## Provided passage
In a virtual briefing this week, key players in the network updated almost 150 online attendees on how agencies and departments are using and sharing data in new ways, some of which are a direct result of the COVID-19 pandemic that has upended the state’s economy and innovation plans.
Wednesday’s briefing — the first since January — included overviews of several key elements that network members in key departments are working on. Among the takeaways:
- The state’s Web Standards team, within CDT’s Office of Enterprise Technology (OET), continues to help state entities create and maintain their own websites and verticals, with more than 40 state departments and agencies now using approved templates and services. Richard Lehman, web innovation architect for OET, explained how a state agency can quickly and easily create and begin using a Web page — and, more importantly, the digital services it offers to the public — within minutes. The Web Services page offers a user-friendly overview of standards, guidelines and policies, and it includes tips and how-to’s for virtually every element of online digital services one could imagine: design, accessibility, usability, security and analytics.
- The state’s Geographic Information Officer Isaac Cabrera noted that as state agencies create and curate data from their Web pages and other sources, CDT is automating more of that data so it flows into pipelines and is incorporated into shared databases more readily. That also facilitates data analytics, which state technologists then use to further refine and enhance their digital services offerings within government and to Californians at large. Cabrera used the term “data ingestion patterns” to refer to how users are finding, using and adding data to state databases.

## Exercise tasks
• a. Copy out the article on the state data briefing, beginning at the words "- The state’s Geographic" and stopping after "to state databases.".
• b. Pick up the article on the state data briefing where it stops and keep writing it.

## Given information
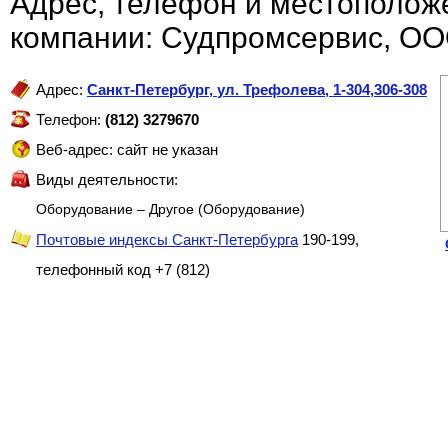
Адрес, телефон и местополож
компании: Судпромсервис, О
Адрес:
Санкт-Петербург
,
ул. Трефолева, 1-304,306-308
Телефон:
(812) 3279670
Веб-адрес: сайт не указан
Виды деятельности:
Оборудование – Другое (Оборудование)
Почтовые индексы Санкт-Петербурга
190-199,
телефонный код +7 (812)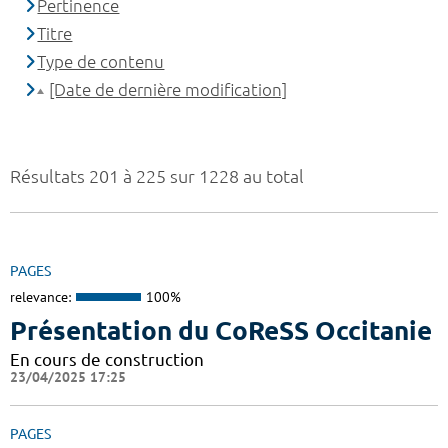
Pertinence
Titre
Type de contenu
[Date de dernière modification]
Résultats 201 à 225 sur 1228 au total
PAGES
relevance:
100%
Présentation du CoReSS Occitanie
En cours de construction
23/04/2025 17:25
PAGES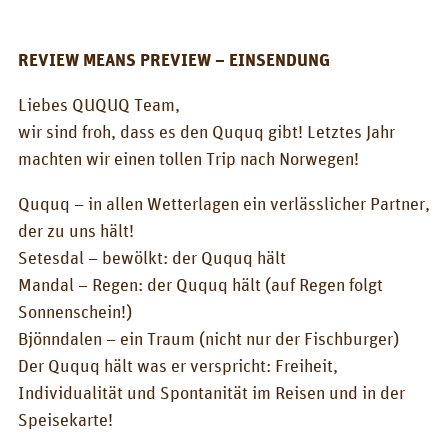
BOX_AUTO
KombiBox
REVIEW MEANS PREVIEW – EINSENDUNG
MidiBox
Liebes QUQUQ Team,
wir sind froh, dass es den Ququq gibt! Letztes Jahr
BusBox-1/2
machten wir einen tollen Trip nach Norwegen!
BusBox-3
Ququq – in allen Wetterlagen ein verlässlicher Partner,
BusBox-4
der zu uns hält!
Setesdal – bewölkt: der Ququq hält
D-Box
Mandal – Regen: der Ququq hält (auf Regen folgt
FlatBox
Sonnenschein!)
Bjönndalen – ein Traum (nicht nur der Fischburger)
G-Box
Der Ququq hält was er verspricht: Freiheit,
GrenBox
Individualität und Spontanität im Reisen und in der
Speisekarte!
Küchenboxen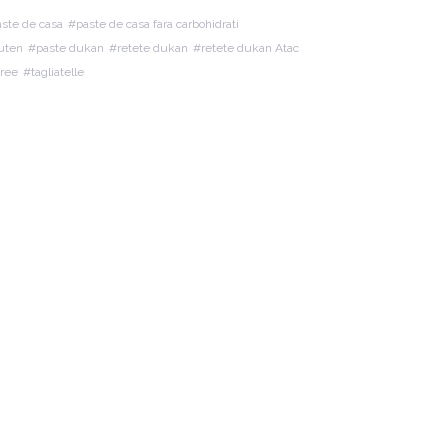
ste de casa
paste de casa fara carbohidrati
luten
paste dukan
retete dukan
retete dukan Atac
free
tagliatelle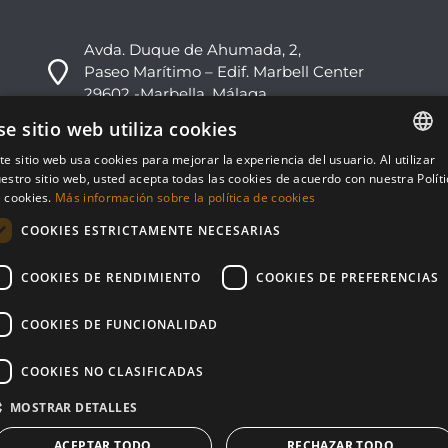
Avda. Duque de Ahumada, 2,
Paseo Marítimo – Edif. Marbell Center
29602 -Marbella, Málaga
se sitio web utiliza cookies
+34 952 813 333
te sitio web usa cookies para mejorar la experiencia del usuario. Al utilizar
info@nvoga.com
ENGLISH
estro sitio web, usted acepta todas las cookies de acuerdo con nuestra Polít
 cookies.
Más información sobre la política de cookies
ESPAÑOL
C. del Ciervo, 1D
COOKIES ESTRICTAMENTE NECESARIAS
Urbanización Los Monteros
29603 -Marbella, Málaga
COOKIES DE RENDIMIENTO
COOKIES DE PREFERENCIAS
+34 951 178 270
COOKIES DE FUNCIONALIDAD
info@nvoga.com
COOKIES NO CLASIFICADAS
MOSTRAR DETALLES
ACEPTAR TODO
RECHAZAR TODO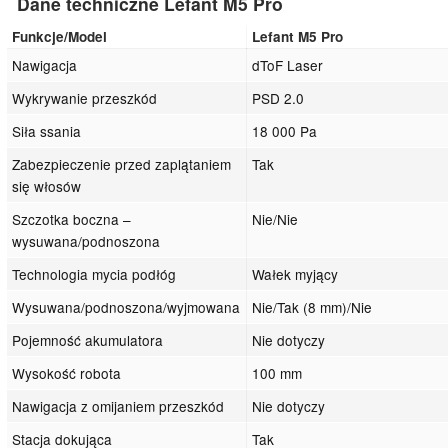
Dane techniczne Lefant M5 Pro
Funkcje/Model
Lefant M5 Pro
Nawigacja
dToF Laser
Wykrywanie przeszkód
PSD 2.0
Siła ssania
18 000 Pa
Zabezpieczenie przed zaplątaniem
Tak
się włosów
Szczotka boczna –
Nie/Nie
wysuwana/podnoszona
Technologia mycia podłóg
Wałek myjący
Wysuwana/podnoszona/wyjmowana
Nie/Tak (8 mm)/Nie
Pojemność akumulatora
Nie dotyczy
Wysokość robota
100 mm
Nawigacja z omijaniem przeszkód
Nie dotyczy
Stacja dokująca
Tak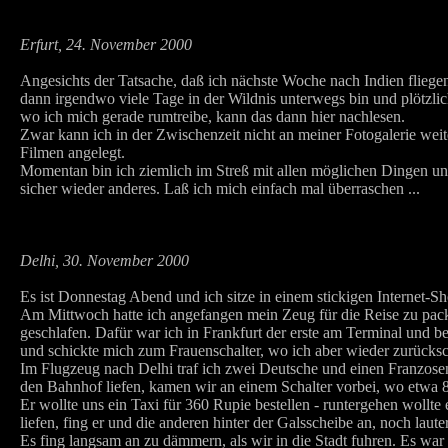
Erfurt, 24. November 2000
Angesichts der Tatsache, daß ich nächste Woche nach Indien fliegen 
dann irgendwo viele Tage in der Wildnis unterwegs bin und plötzlich
wo ich mich gerade rumtreibe, kann das dann hier nachlesen.
Zwar kann ich in der Zwischenzeit nicht an meiner Fotogalerie weit
Filmen angelegt.
Momentan bin ich ziemlich im Streß mit allen möglichen Dingen und 
sicher wieder anderes. Laß ich mich einfach mal überraschen ...
Delhi, 30. November 2000
Es ist Donnestag Abend und ich sitze in einem stickigen Internet-S
Am Mittwoch hatte ich angefangen mein Zeug für die Reise zu packe
geschlafen. Dafür war ich in Frankfurt der erste am Terminal und 
und schickte mich zum Frauenschalter, wo ich aber wieder zurücksc
Im Flugzeug nach Delhi traf ich zwei Deutsche und einen Franzosen
den Bahnhof liefen, kamen wir an einem Schalter vorbei, wo etwa 
Er wollte uns ein Taxi für 360 Rupie bestellen - runtergehen wollte
liefen, fing er und die anderen hinter der Galsscheibe an, noch la
Es fing langsam an zu dämmern, als wir in die Stadt fuhren. Es war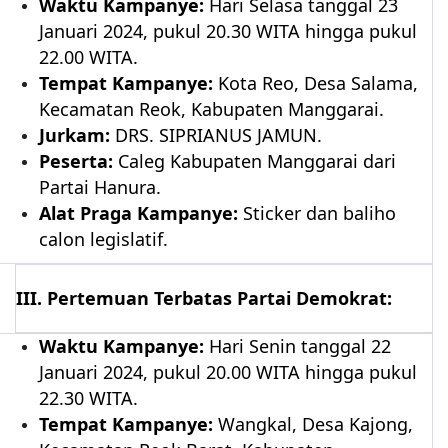
Waktu Kampanye:
Hari Selasa tanggal 23
Januari 2024, pukul 20.30 WITA hingga pukul
22.00 WITA.
Tempat Kampanye:
Kota Reo, Desa Salama,
Kecamatan Reok, Kabupaten Manggarai.
Jurkam:
DRS. SIPRIANUS JAMUN.
Peserta:
Caleg Kabupaten Manggarai dari
Partai Hanura.
Alat Praga Kampanye:
Sticker dan baliho
calon legislatif.
III. Pertemuan Terbatas Partai Demokrat:
Waktu Kampanye:
Hari Senin tanggal 22
Januari 2024, pukul 20.00 WITA hingga pukul
22.30 WITA.
Tempat Kampanye:
Wangkal, Desa Kajong,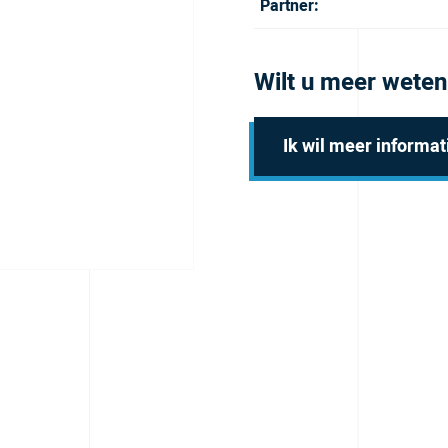
Partner:
Wilt u meer weten
Ik wil meer informat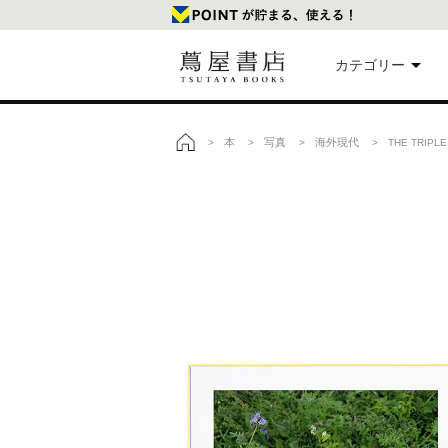
カテゴリー
美
本
写真
海外現代
>
>
>
> THE TRIPL
トップ
本
映
楽
文
雑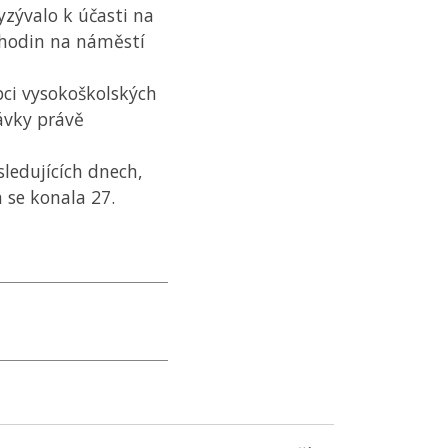
zývalo k účasti na
7 hodin na náměstí
pci vysokoškolských
ávky právě
ledujících dnech,
á se konala 27.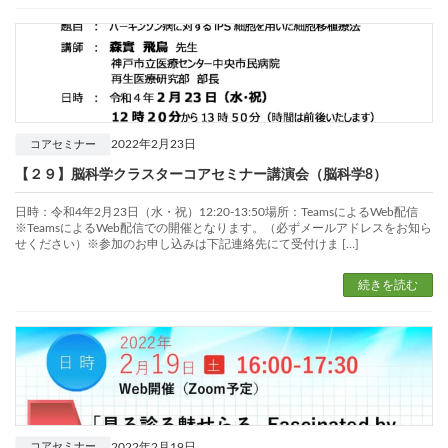
2022年2月23日
コアセミナー
【２９】脳科学クラスターコアセミナー講演会（脳科学8）
日時：令和4年2月23日（水・祝）12:20-13:50場所：TeamsによるWeb配信
※TeamsによるWeb配信での開催となります。（必ずメールアドレスをお知ら
せください）※参加のお申し込みは下記連絡先にて受付けま […]
続きを読む
2022年2月19日
コアセミナー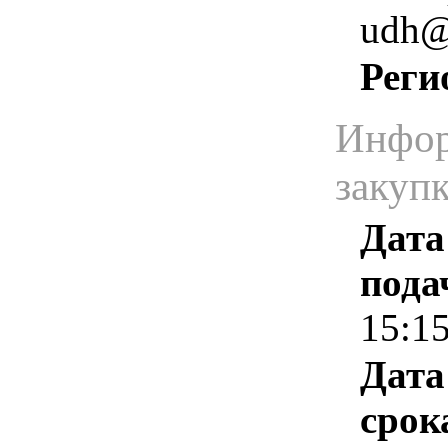
udh@
Реги
Инфор
закуп
Дата
пода
15:1
Дата
срок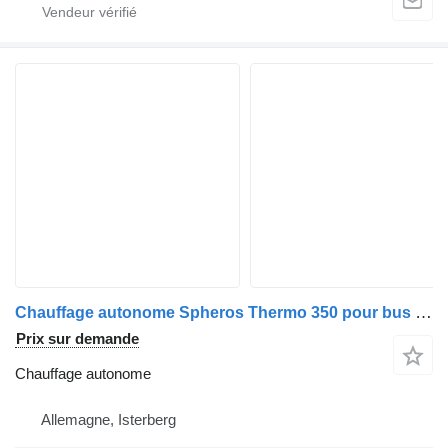
Chauffage autonome Spheros Thermo 350 pour bus MAN A26
Prix sur demande
Chauffage autonome
Allemagne, Isterberg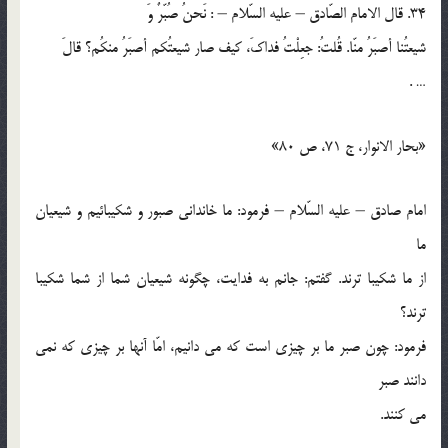
34. قال الامام الصّادق – عليه السّلام – : نَحنُ صُبّرٌ وَ
شيعتُنا أصبَرُ منّا. قُلتُ: جعِلْتُ فداكَ، كيف صار شيعتُكم أصبَرُ منكُم؟ قالَ
… .
«بحار الانوار، ج 71، ص 80»
امام صادق – عليه السّلام – فرمود: ما خانداني صبور و شكيبائيم و شيعيان
ما
از ما شكيبا ترند. گفتم: جانم به فدايت، چگونه شيعيان شما از شما شكيبا
ترند؟
فرمود: چون صبر ما بر چيزي است كه مي دانيم، امّا آنها بر چيزي كه نمي
دانند صبر
مي كنند.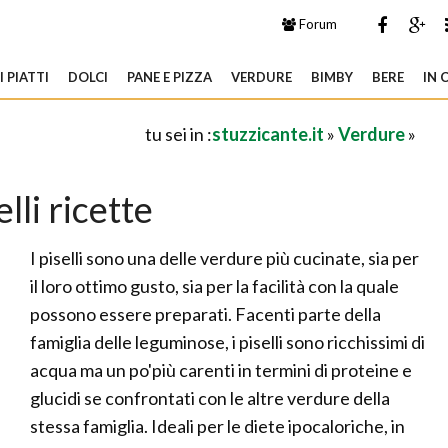
Forum
 PIATTI
DOLCI
PANE E PIZZA
VERDURE
BIMBY
BERE
IN 
tu sei in :
stuzzicante.it
»
Verdure
»
elli ricette
I piselli sono una delle verdure più cucinate, sia per
il loro ottimo gusto, sia per la facilità con la quale
possono essere preparati. Facenti parte della
famiglia delle leguminose, i piselli sono ricchissimi di
acqua ma un po'più carenti in termini di proteine e
glucidi se confrontati con le altre verdure della
stessa famiglia. Ideali per le diete ipocaloriche, in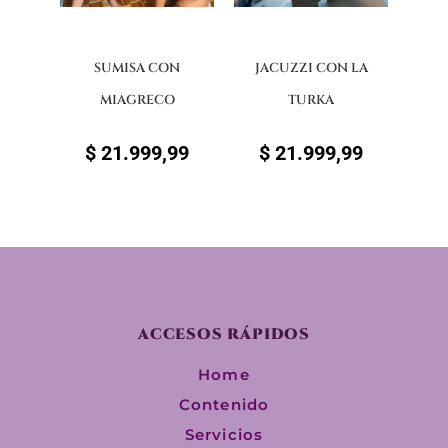
SUMISA CON
JACUZZI CON LA
MIAGRECO
TURKA
$
21.999,99
$
21.999,99
ACCESOS RÁPIDOS
Home
Contenido
Servicios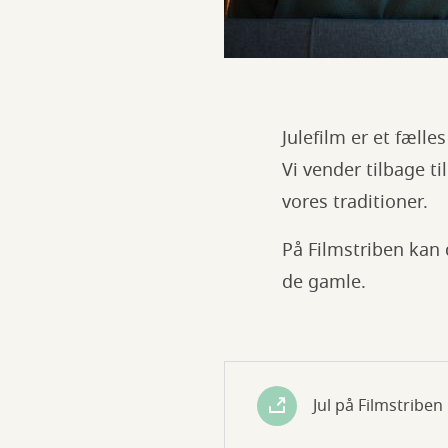
Julefilm er et fæll
Vi vender tilbage ti
vores traditioner.
På Filmstriben kan 
de gamle.
Jul på Filmstriben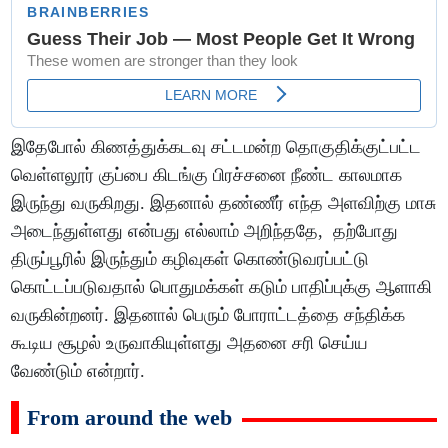
இதேபோல் கிணத்துக்கடவு சட்டமன்ற தொகுதிக்குட்பட்ட
வெள்ளலூர் குப்பை கிடங்கு பிரச்சனை நீண்ட காலமாக
இருந்து வருகிறது. இதனால் தண்ணீர் எந்த அளவிற்கு மாசு
அடைந்துள்ளது என்பது எல்லாம் அறிந்ததே, தற்போது
திருப்பூரில் இருந்தும் கழிவுகள் கொண்டுவரப்பட்டு
கொட்டப்படுவதால் பொதுமக்கள் கடும் பாதிப்புக்கு ஆளாகி
வருகின்றனர். இதனால் பெரும் போராட்டத்தை சந்திக்க
கூடிய சூழல் உருவாகியுள்ளது அதனை சரி செய்ய
வேண்டும் என்றார்.
From around the web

## Responses for each task
• a.
- The state’s Geographic Information Officer Isaac Cabrera noted that as state agencies create and curate data from their Web pages and other sources, CDT is automating more of that data so it flows into pipelines and is incorporated into shared databases more readily. That also facilitates data analytics, which state technologists then use to further refine and enhance their digital services offerings within government and to Californians at large. Cabrera used the term “data ingestion patterns” to refer to how users are finding, using and adding data to state databases.

• b.
- Manveer Bola, the state’s acting chief technology innovation officer, talked about those data analytics. One takeaway for those designing digital services and websites, he said: Narratives are far more accessible — and are accessed much more frequently — than mere tables of data. He also cited the exploding use and popularity of data dashboards — tools that have become ubiquitous in tracking the COVID-19 pandemic but which are also gaining ground in other areas of state governance, as well.
- On the topic of narratives and “data stories,” attendees were reminded of some key concepts when loading a new public-facing website with content: Keep text short, preferably at the sixth-grade reading level. Don’t repeat information. And leave out background information about what the user doesn’t need to know.
DWNS tentatively set its next forum for sometime in the third week of October.